§ Try it
Please transcribe the listing that follows exactly; images are to be excluded.

§ Stored data

⟨

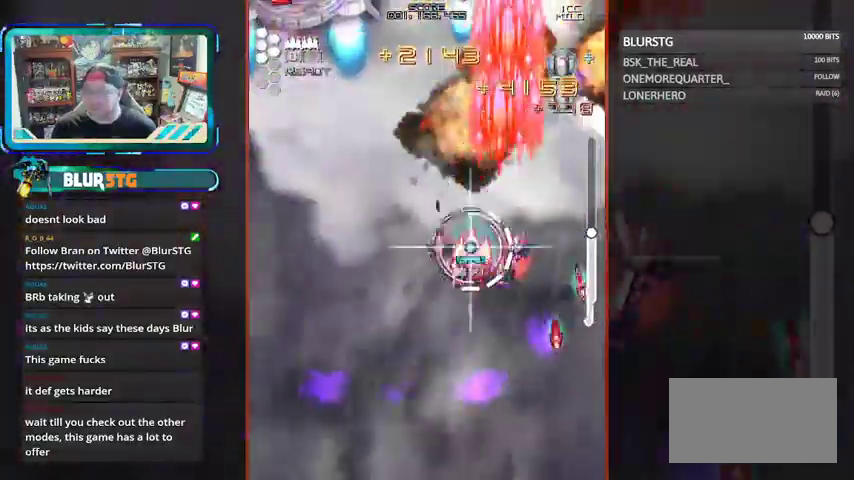
{"buttons": ["SQUARE"], "left_stick": "up", "events": [[133, "left_stick", "right"], [267, "left_stick", "center"], [333, "left_stick", "left"], [500, "left_stick", "up"]]}
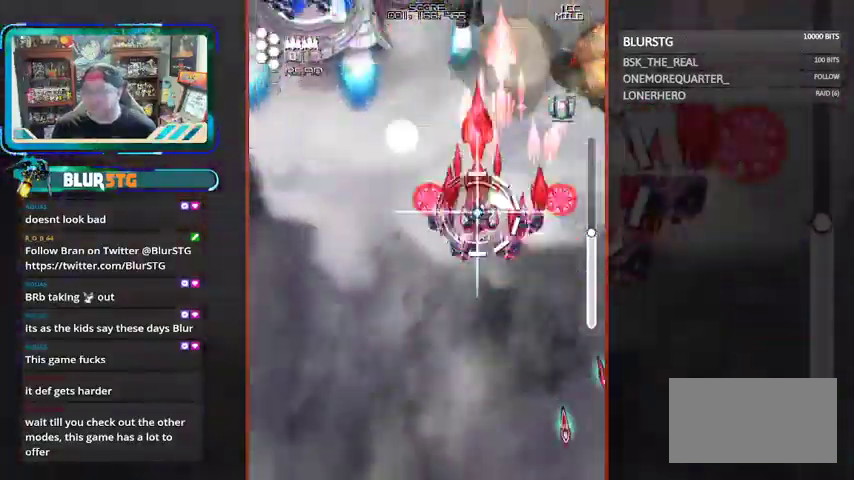
{"buttons": ["SQUARE"], "left_stick": "left", "events": [[33, "left_stick", "up-right"], [267, "left_stick", "left"]]}
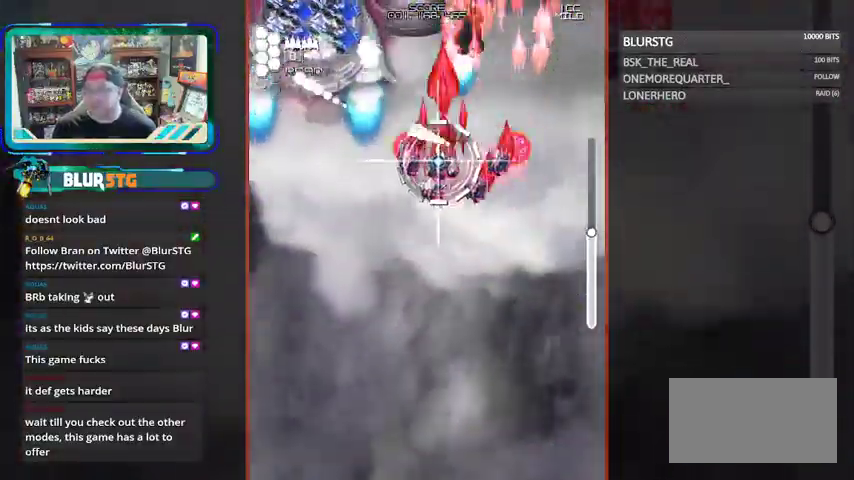
{"buttons": ["CROSS", "SQUARE"], "left_stick": "left", "events": [[100, "CROSS", "down"], [100, "left_stick", "down-left"], [367, "left_stick", "left"]]}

⟩

§ Task output
{"buttons": ["SQUARE"], "left_stick": "up", "events": [[133, "left_stick", "right"], [267, "left_stick", "center"], [333, "left_stick", "left"], [500, "left_stick", "up"]]}
{"buttons": ["SQUARE"], "left_stick": "left", "events": [[33, "left_stick", "up-right"], [267, "left_stick", "left"]]}
{"buttons": ["CROSS", "SQUARE"], "left_stick": "left", "events": [[100, "CROSS", "down"], [100, "left_stick", "down-left"], [367, "left_stick", "left"]]}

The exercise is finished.